> **Work required**
Give back exactly the lines of the material below that start at the line containing "thumb ip: (190, 163)" and end at the line containing "middle tip: (273, 215)", and no others.
━━━
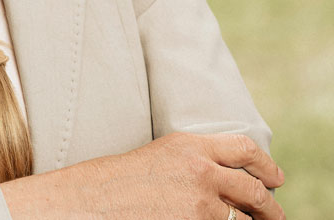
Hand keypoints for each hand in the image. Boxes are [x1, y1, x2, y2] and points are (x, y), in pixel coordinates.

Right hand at [1, 133, 284, 219]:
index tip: (275, 177)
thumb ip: (190, 163)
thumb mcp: (155, 158)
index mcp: (188, 146)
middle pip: (254, 189)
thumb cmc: (110, 182)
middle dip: (270, 206)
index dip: (266, 166)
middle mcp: (201, 171)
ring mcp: (201, 204)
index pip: (244, 149)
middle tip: (273, 215)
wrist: (83, 202)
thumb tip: (220, 181)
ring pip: (242, 218)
━━━
> **Answer area**
thumb ip: (190, 163)
thumb mcp: (155, 158)
index mcp: (188, 146)
middle pip: (254, 189)
thumb cmc: (110, 182)
middle dip: (270, 206)
index dip: (266, 166)
middle mcp: (201, 171)
ring mcp: (201, 204)
index pip: (244, 149)
middle tip: (273, 215)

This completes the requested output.